■ **Exercice a**
Recopiez à l'identique les lignes des enregistrements, de celle qui contient "How many distinct data groups are displayed?" jusqu'à celle qui contient "Rank the categories", toutes deux comprises. N'incluez pas les images dans votre réponse.

■ **Bloc de texte**
En effet, avec respect pour nos savants confrères, (ce qui veut dire qu’ils sont dans le champ), une maxime latine n’est pas une maxime de droit romain antique, mais simplement une maxime qui est en latin parce que ca fait plus savant. Ni la chute de l’Empire romain d’Occident en 476 après J-C, qui a d’ailleurs fait beaucoup de peine au dernier empereur Romulus Augustule, ni celle de l’Empire romain d’Orient en 1453 n’empêcheront ce blogue de faire avancer le droit romain.
Il est devenu assez fréquent, en matière d’insolvabilité, d’obtenir des ordonnances qui n’ont absolument aucune application et aucun effet actuels. Par contre ces ordonnances pourront avoir un effet dans le futur, mais seulement si certaines circonstances se réalisent. Qui plus est, on voudra lier des personnes qui n’existent pas encore et pourraient même ne jamais exister, comme un éventuel et hypothétique syndic de faillite. Non-existant et non-représenté, ledit syndic ne contestera pas la demande….
L’exemple classique est une ordonnance du tribunal, en matière de séquestre ou de proposition sous la LFI ou d’arrangement sous la LACC. Dans le cadre de l’approbation d’une vente d’actifs et d’une ordonnance purgeant les sûretés qui les grèvent (« vesting order ») ou dans le cadre de l’octroi d’un financement temporaire prioritaire (« DIP » ) ou d’autres charges, il est fréquent de demander au tribunal de décréter que tout syndic de faillite qui serait nommé par la suite sera lié par la transaction approuvée et ne pourra l’attaquer.
C’est le cas notamment des paragraphes 45 et 46 de l’Ordonnance Initiale type suggérée par le Barreau :
« [45] DÉCLARE que nonobstant : i) la présente instance et toute déclaration d’insolvabilité qui y est faite, ii) toute requête en vue d’une ordonnance de séquestre déposée à l’égard de la Requérante conformément à la LFI et toute ordonnance de séquestre y faisant droit ou toute cession de biens visant la Requérante qui est faite ou réputée avoir été faite, et iii) toute loi fédérale ou provinciale, les paiements ou dispositions de biens faits par la Requérante conformément à l’Ordonnance et l’octroi des Charges en vertu de la LACC ne constituent et ne constitueront pas des règlements, des préférences frauduleuses, des transferts frauduleux ou d’autres transactions contestables ou révisables ou des actes donnant lieu à un recours pour abus en vertu d’une loi applicable.
[46] DÉCLARE que les Charges en vertu de la LACC sont valides et exécutoires à l’encontre de tous les Biens de la Requérante et de toutes les Personnes, y compris tout syndic de faillite, séquestre, séquestre-gérant ou séquestre intérimaire de la Requérante et ce, à toute fin. »

■ **Enregistrements fournis**
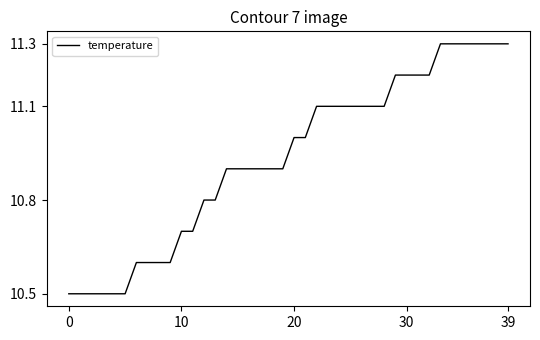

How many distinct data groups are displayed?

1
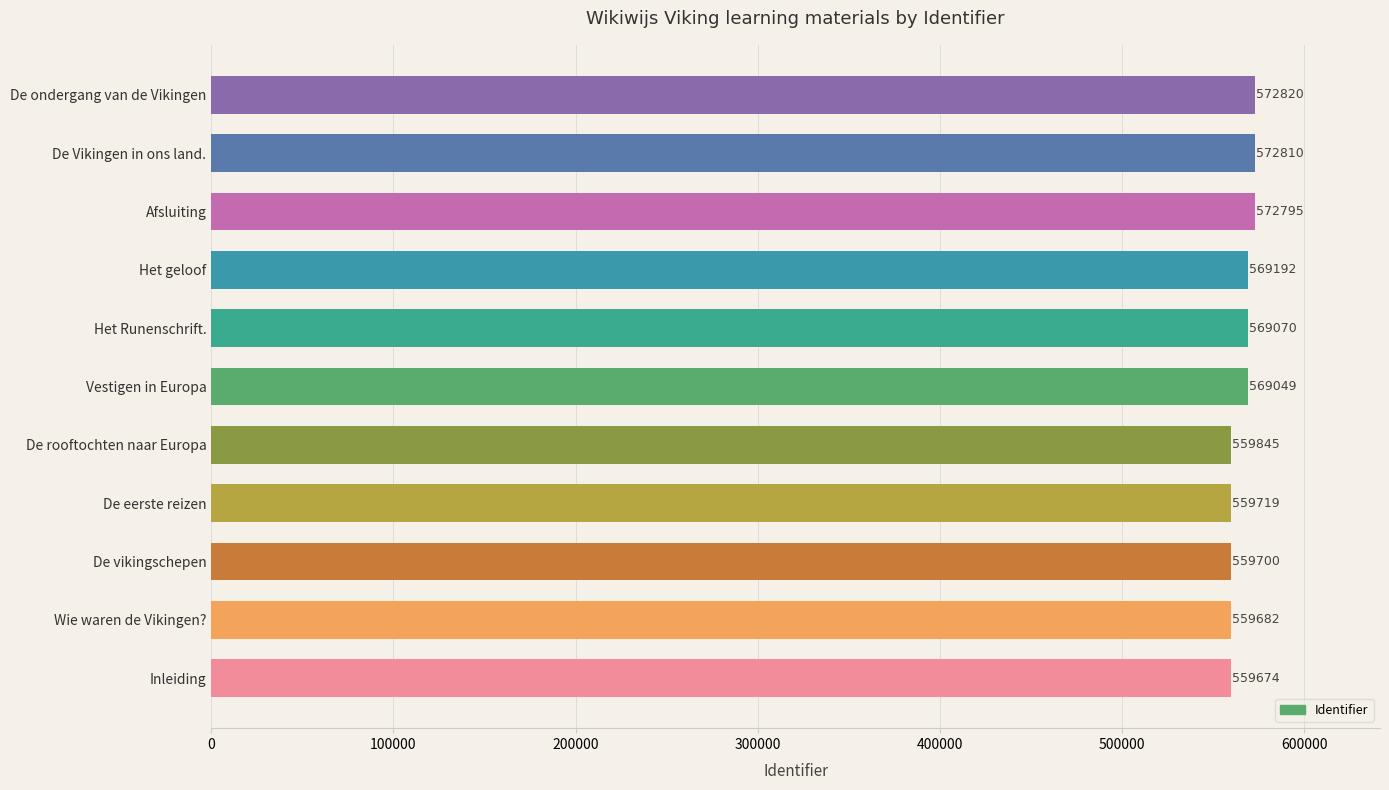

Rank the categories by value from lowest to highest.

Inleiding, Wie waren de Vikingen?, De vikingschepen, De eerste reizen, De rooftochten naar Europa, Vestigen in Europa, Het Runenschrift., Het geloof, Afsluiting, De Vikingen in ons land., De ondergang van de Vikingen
---
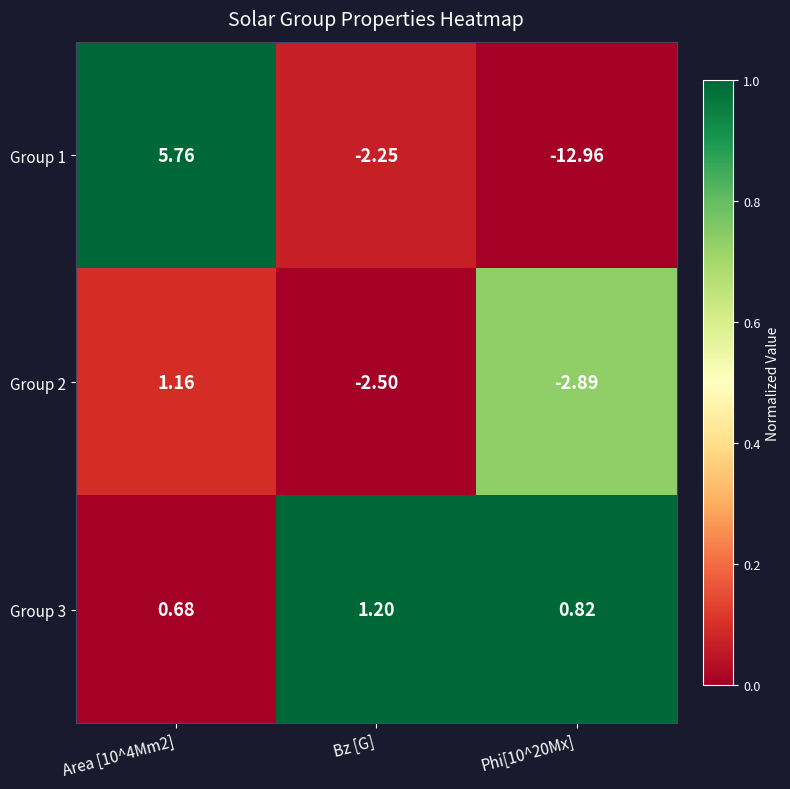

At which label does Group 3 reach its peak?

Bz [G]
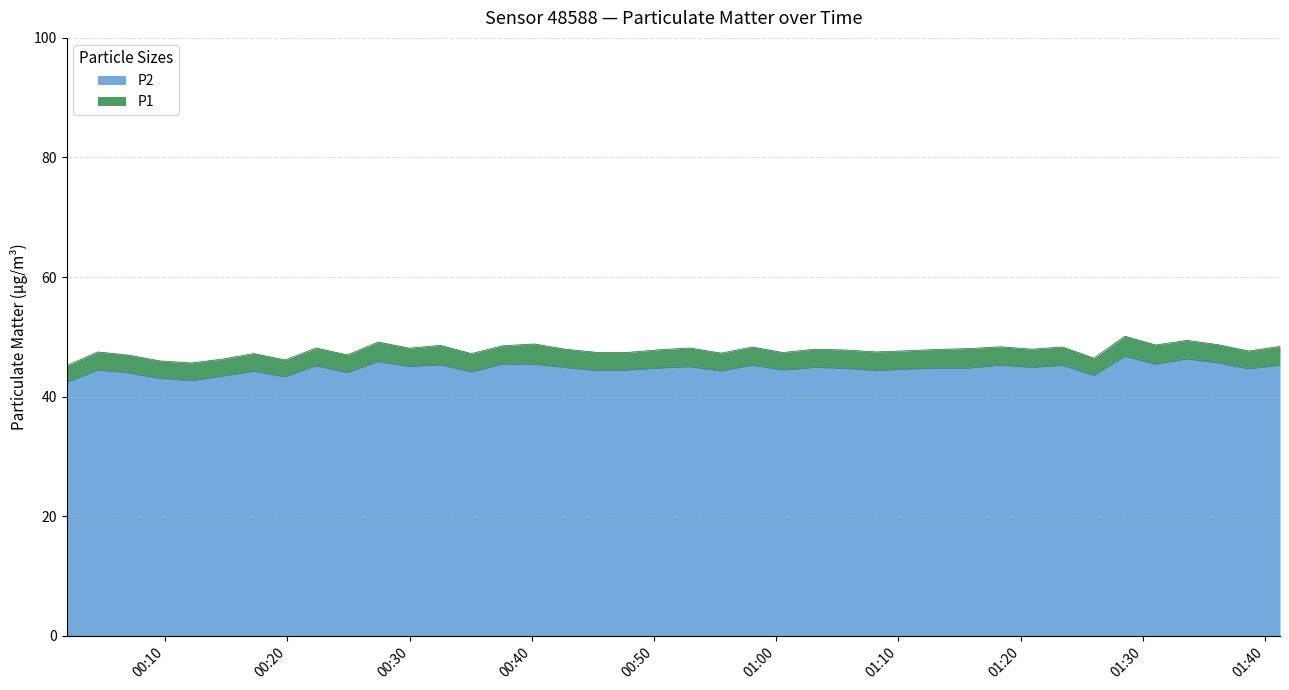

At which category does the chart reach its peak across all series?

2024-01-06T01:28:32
--
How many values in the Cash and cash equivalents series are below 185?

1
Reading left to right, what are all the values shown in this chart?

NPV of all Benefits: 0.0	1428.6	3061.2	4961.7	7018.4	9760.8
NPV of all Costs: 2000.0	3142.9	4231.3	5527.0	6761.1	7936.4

■ **Exercice b**
Reprenez le texte sur les ordonnances en matière d'insolvabilité à partir de l'endroit où il s'arrête.

■ **Réponse rédigée a**
How many distinct data groups are displayed?

1

Rank the categories by value from lowest to highest.

■ **Réponse rédigée b**
Il en est de même de l’Ordonnance type nommant un séquestre :
« [29] DÉCLARE que, nonobstant : i) la présente instance et toute déclaration d’insolvabilité qui en découle, ii) toute requête en faillite déposée à l’égard de la Débitrice conformément à la LFI et toute ordonnance de faillite y faisant droit ou toute cession de biens visant la Débitrice qui est faite ou réputée avoir été faite, et iii) toute loi fédérale ou provinciale, les paiements ou dispositions de biens faits par le Séquestre conformément à la présente Ordonnance et l’octroi de la Charge d’Administration ne constituent et ne constitueront pas des règlements, des préférences frauduleuses, des transferts frauduleux, des opérations sous-évaluées, des paiements préférentiels ou d’autres transactions contestables ou révisables ou des actes donnant lieu à un recours pour abus en vertu d’une loi applicable, et seront valides et exécutoires à l’encontre de toute personne, y compris tout syndic de faillite, et tout séquestre aux Biens de la Débitrice; »
Une utilisation innovatrice de ce type d’ordonnance, pour le moment, mais pas pour très longtemps, innommée a eu lieu ce printemps dans le dossier Aveos. Faisant fi de ma réserve habituelle au sujet de dossiers de mon cabinet, je vous en jase un brin.
Les 2800 employés mis-à-pieds concurremment à l’ordonnance initiale sous la LACC n’avaient reçu ni leurs salaires réguliers, ni paie de vacance, ni préavis ou paie de licenciement. Les montants excédaient de loin, pour chaque poste, la priorité de 2 000$ prévue à la LFI. Un paiement immédiat de la réclamation pré-ordonnance n’aurait donc pas réduit la priorité applicable pour le solde de la réclamation en cas de faillite subséquente, préjudiciant ainsi les créanciers garantis, car il y aurait eu double paiement de la somme prioritaire d’environ 6 million de dollars dans chaque cas. L’Honorable Mark Schrager a donc émis une ordonnance spéciale, avec le consentement de autorités fédérales chargées de l’application du Programme de Protection des Salariés, à l’effet que le paiement des salaires réduirait dans le futur la priorité applicable, même en cas de faillite ou séquestre :
L’ordonnance prévoit par exemple :
« [8] ORDERS AND DECLARES that to the extent of a maximum of $2,000 per employee and former employee, the payments to be made to each employee and former employee of the Petitioners pursuant to this order shall be deemed as a payment for the purposes of the priorities contemplated at section 81.3 and 81.4 of the BIA, such that said priorities will be deemed to have been discharged in the event a bankruptcy or receivership of the Petitioners, such that no further priority claims can be asserted by employees and former employees against the Petitioners or by any other person legally bound to make such payments to the extent of the amount paid to each employee and former employee pursuant to this Order;”
Il s’agit donc d’une ordonnance rendue maintenant, mais pour le futur, soit le contraire de l’ordonnance Nunc Pro Tunc, rendue maintenant mais pour le passé. Il ne restait plus qu’à lui donner le bon nom latin.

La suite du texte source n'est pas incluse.